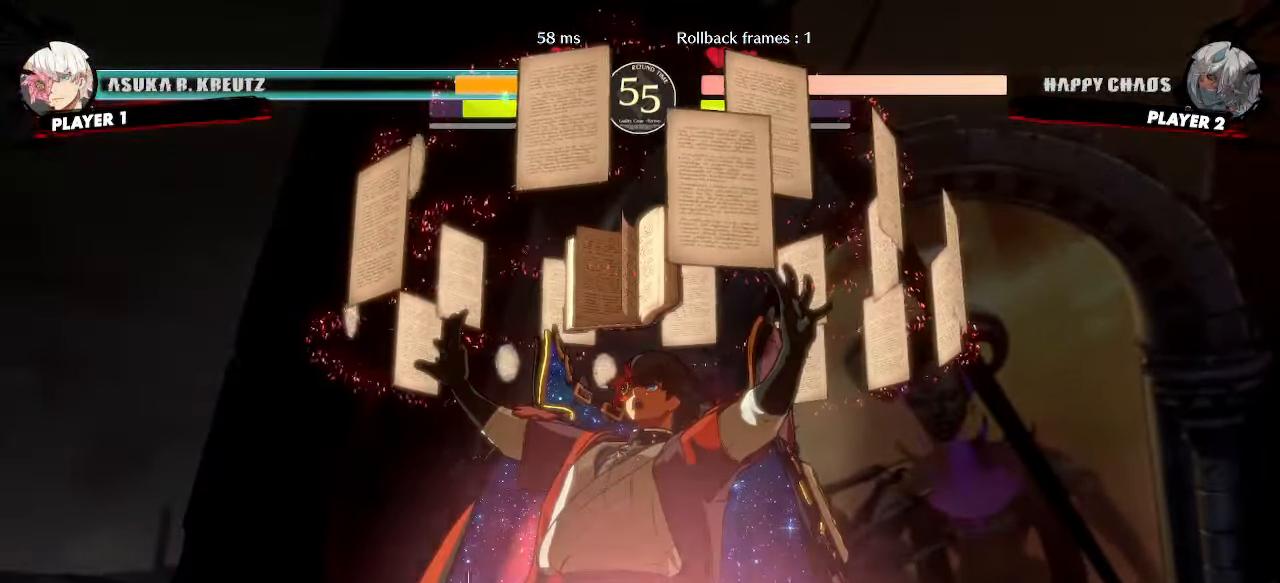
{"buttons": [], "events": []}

··········

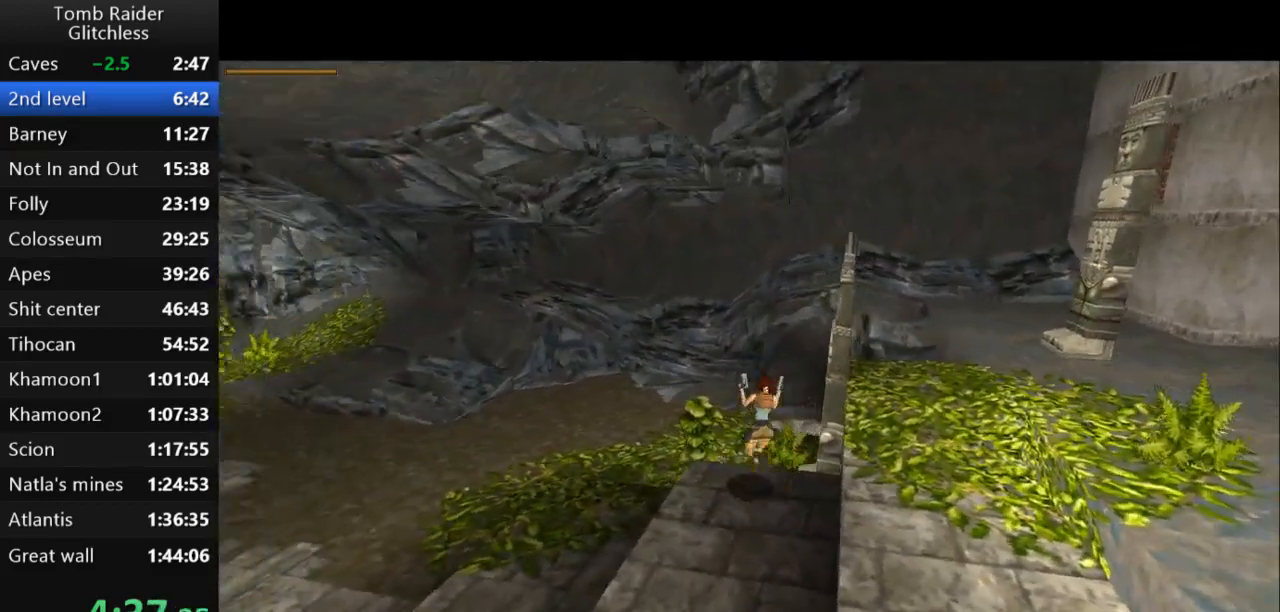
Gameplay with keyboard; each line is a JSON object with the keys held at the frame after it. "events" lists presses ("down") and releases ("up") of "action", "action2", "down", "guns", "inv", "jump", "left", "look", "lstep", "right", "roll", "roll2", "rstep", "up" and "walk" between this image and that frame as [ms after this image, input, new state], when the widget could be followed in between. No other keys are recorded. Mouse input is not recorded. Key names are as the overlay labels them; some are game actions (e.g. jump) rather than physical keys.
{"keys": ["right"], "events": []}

··········

Task statement: When "keys" shows up in a line of the material, report that line.

Response to this exercise:
Gameplay with keyboard; each line is a JSON object with the keys held at the frame after it. "events" lists presses ("down") and releases ("up") of "action", "action2", "down", "guns", "inv", "jump", "left", "look", "lstep", "right", "roll", "roll2", "rstep", "up" and "walk" between this image and that frame as [ms after this image, input, new state], when the widget could be followed in between. No other keys are recorded. Mouse input is not recorded. Key names are as the overlay labels them; some are game actions (e.g. jump) rather than physical keys.
{"keys": ["right"], "events": []}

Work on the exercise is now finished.